─── PROVIDED RECORDS
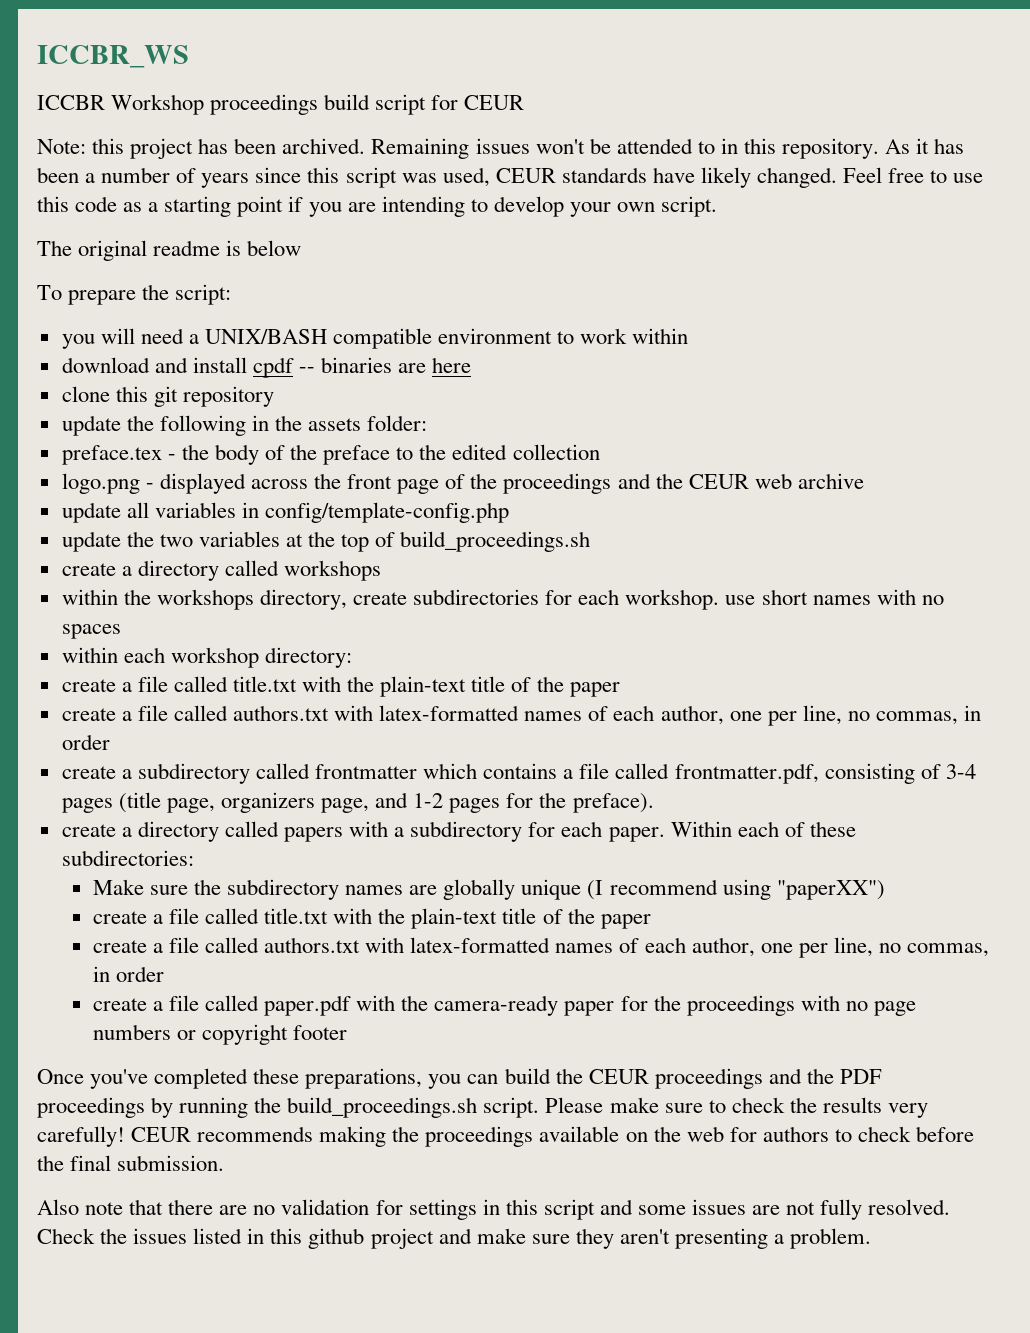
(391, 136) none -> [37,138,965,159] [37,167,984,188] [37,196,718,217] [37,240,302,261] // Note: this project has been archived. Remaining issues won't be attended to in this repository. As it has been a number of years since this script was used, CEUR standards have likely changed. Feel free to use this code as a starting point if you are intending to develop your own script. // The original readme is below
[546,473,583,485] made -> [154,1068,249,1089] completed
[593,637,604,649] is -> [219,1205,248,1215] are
──────
─── PROVIDED RECORDS
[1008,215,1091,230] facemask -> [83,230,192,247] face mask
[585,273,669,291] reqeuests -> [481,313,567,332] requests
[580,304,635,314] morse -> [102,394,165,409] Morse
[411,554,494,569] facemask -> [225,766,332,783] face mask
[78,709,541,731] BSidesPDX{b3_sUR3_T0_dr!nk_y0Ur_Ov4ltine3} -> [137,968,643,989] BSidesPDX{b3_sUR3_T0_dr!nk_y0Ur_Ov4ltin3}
──────
─── PROVIDED RECORDS
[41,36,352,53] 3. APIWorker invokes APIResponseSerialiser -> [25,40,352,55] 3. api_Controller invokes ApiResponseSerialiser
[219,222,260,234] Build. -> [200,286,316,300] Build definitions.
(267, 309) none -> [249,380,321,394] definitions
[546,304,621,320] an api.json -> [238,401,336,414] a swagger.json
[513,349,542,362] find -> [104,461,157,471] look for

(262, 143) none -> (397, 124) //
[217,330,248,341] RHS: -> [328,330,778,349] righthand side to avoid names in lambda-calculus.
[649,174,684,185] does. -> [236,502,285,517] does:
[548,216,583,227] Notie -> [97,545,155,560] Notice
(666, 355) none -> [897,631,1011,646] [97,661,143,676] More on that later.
──────
◆ **ASSIGNED TASK**
The lines above starting at the one that contains "(391, 136) none" and ending at the one that contains "[593,637,604,649] is ->" must be transcribed exactly, and no other lines may appear.

◆ **SOLUTION**
(391, 136) none -> [37,138,965,159] [37,167,984,188] [37,196,718,217] [37,240,302,261] // Note: this project has been archived. Remaining issues won't be attended to in this repository. As it has been a number of years since this script was used, CEUR standards have likely changed. Feel free to use this code as a starting point if you are intending to develop your own script. // The original readme is below
[546,473,583,485] made -> [154,1068,249,1089] completed
[593,637,604,649] is -> [219,1205,248,1215] are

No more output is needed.